▸ Material to process:
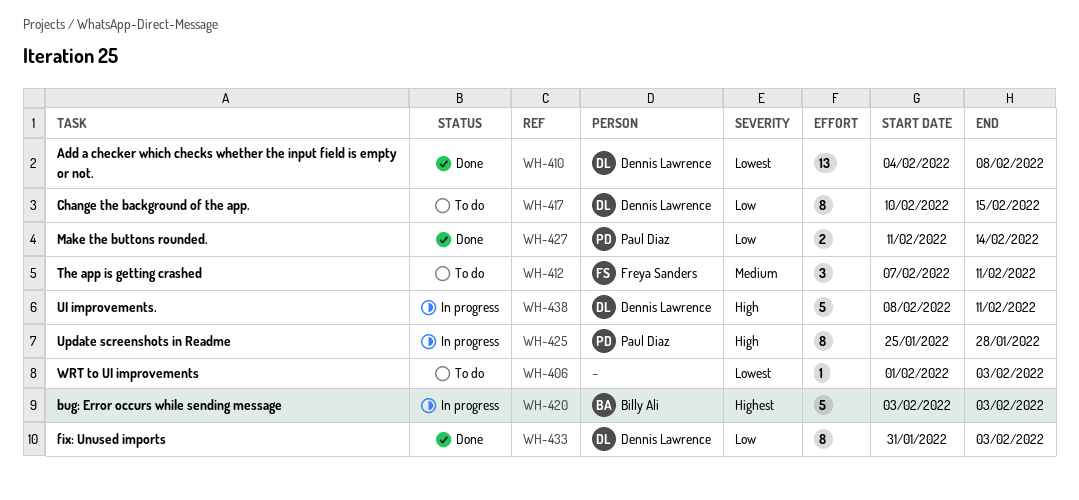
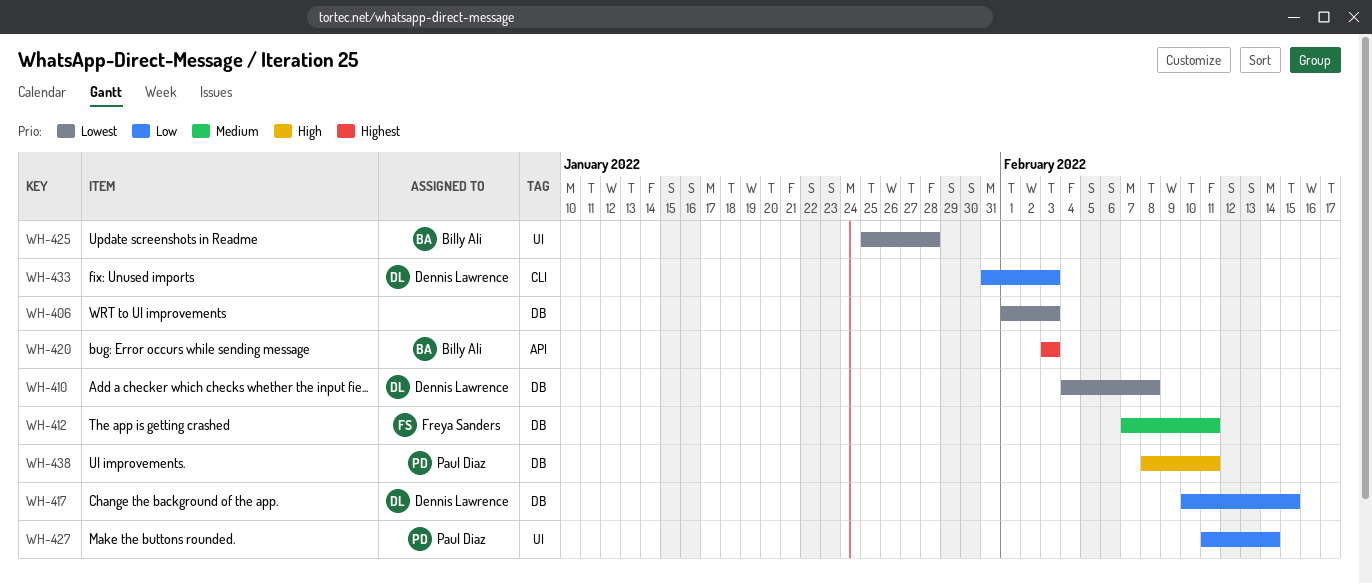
WH-425, owner: Paul Diaz -> Billy Ali
WH-425, priority: High -> Lowest
WH-438, owner: Dennis Lawrence -> Paul Diaz

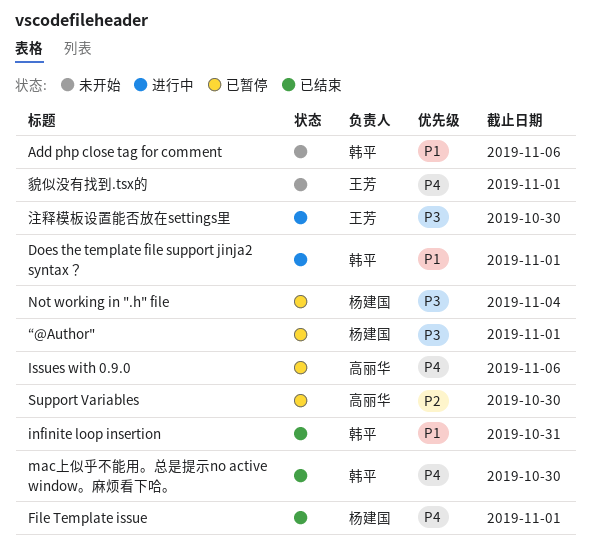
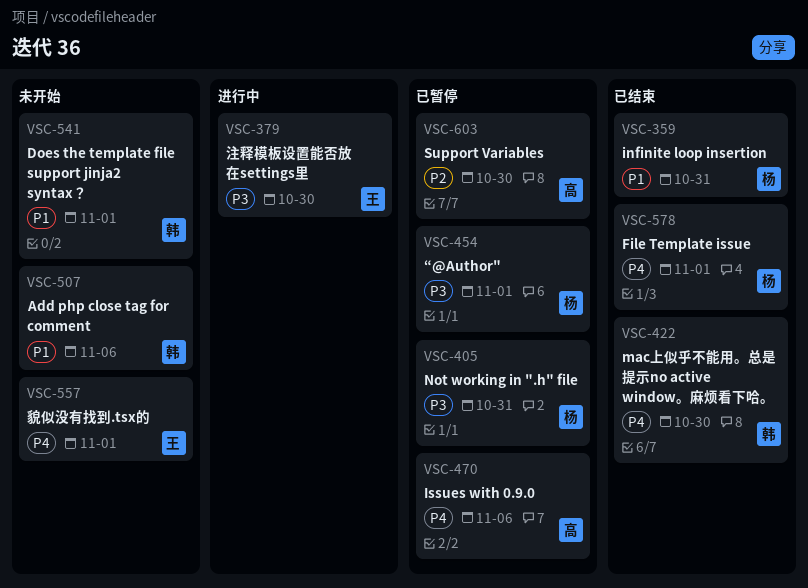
Does the template file support jinja2 syntax？, status: 进行中 -> 未开始
infinite loop insertion, owner: 韩平 -> 杨建国
Not working in ".h" file, due: Nov 4 -> Oct 31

▸ Description of the task: The material is to be reproduced verbatim, and no picture may appear in the copy.

▸ Solution for this exercise:
WH-425, owner: Paul Diaz -> Billy Ali
WH-425, priority: High -> Lowest
WH-438, owner: Dennis Lawrence -> Paul Diaz

Does the template file support jinja2 syntax？, status: 进行中 -> 未开始
infinite loop insertion, owner: 韩平 -> 杨建国
Not working in ".h" file, due: Nov 4 -> Oct 31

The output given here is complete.